When the first excitement was over, his mother tried to break the next news to Shyamal cautiously, “Your Papa says that we have to cut down Nimai as we have to make a garage for the new car.”
Shyamal could not believe his ears. He had turned almost blue by the severity of the shock. When he was able to speak, his voice was broken, “Mummy, how could you ever think of that? Can you ever think of killing me or Banani just because of lack of space? Don’t you remember grandpa at all?” The fourteen-year-old boy’s voice was lost in uncontrollable sobs.
Mother considered the situation beyond her control and so she called father. There was a long argument between father and son, but the son could not be moved an inch. “How on earth could you ever think of that? I can still feel grandpa’s breath when I am under that tree.”
“But, this is just a fascination. Your grandfather was my father, I too loved him. We can remember him in hundred other ways. Moreover where do we keep the car?”
Shyamal was simply uncontrollable and unconvincible. Father went out in his worst mood saying that he did not know how a boy of these days prefers to have a neem tree to a new car. Anyway, the tree-cutters would come next morning.
Only God knew how the boy spent the day. But one of the most strange events of his life happened that evening. The house was busy and nobody seemed to notice the morose boy. Towards evening, the sky was dark with heavy, black clouds. It was just the time for his father to return when it was thundering outside, and big raindrops started to fall. The fragrance of wet soil reminded Shyamal of his grandfather, how he used to fill his chest with long breathes of this fragrance.
Shyamal was just thinking that this was the last rain of Nimai’s life, when an enormous sound almost deafened him. All the lights went of instantly, and a very bright and large flash enlightened the outside for a second. Shyamal could only see that Nimai was burning, and his father was heard screaming from somewhere near the gate. All these were too much for the boy’s already weak body and mind and he lost consciousness.

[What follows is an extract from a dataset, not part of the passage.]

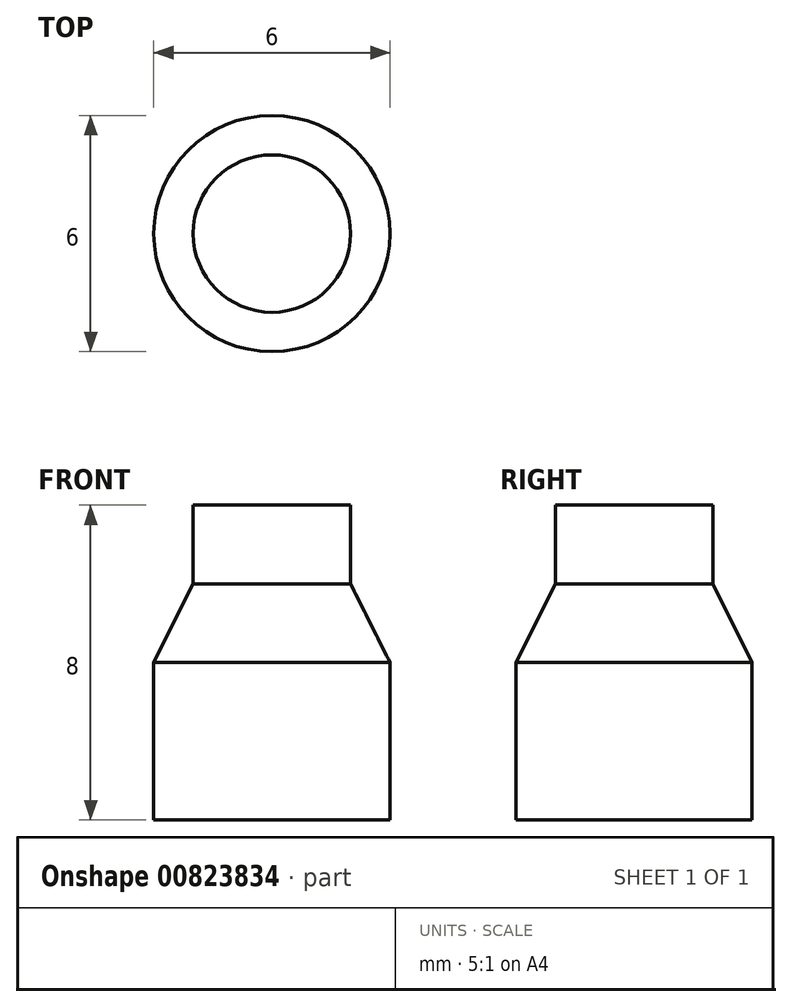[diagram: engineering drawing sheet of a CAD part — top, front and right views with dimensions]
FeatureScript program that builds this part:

He found everybody including his father by his side when he recovered and to his great surprise his father was in tears. Slowly he came to know that a big lightning had struck the tree. Had it not been there, it was sure to have hit father as he was just getting down from the car at that time. Even while dying, Nimai did not cease to extend his best service to his master’s family.
Next morning, Shyamal was not in his room. Only a slip on his table said that he was going out with their old servant, Prasad.
As hours passed, the parents were more and more anxious and impatient. Shyamal’s father, uncles and friends went out to search at hospitals, police stations, his friends’ places, but nobody could get any news. A fourteen-year-old boy and an old servant seemed to have vanished from the city.
It was almost 10:30 at night. Every room of the house was lighted, it was full of people, but nobody talked. Mother could not cry any more. She was staring vacantly at the burnt remains of Nimai.
Suddenly, somebody shouted, “He is coming.” Everybody rushed out. Shyamal could not seen at a distance followed by Prasad. The boy had walked a long way as shown by his sweating forehead and dust-covered knees. But all these were overtaken by his big triumphant smile. He was holding a small neem plant with two hands like a precious jewels.
Everybody tried to question at once, but he answered only his mother, “Mummy, at last I found grandpa’s old gardener’s house, with the help of Prasad uncle. I got this plant another in its place.” His face was illuminated by the luster which his grandpa had passed on to him.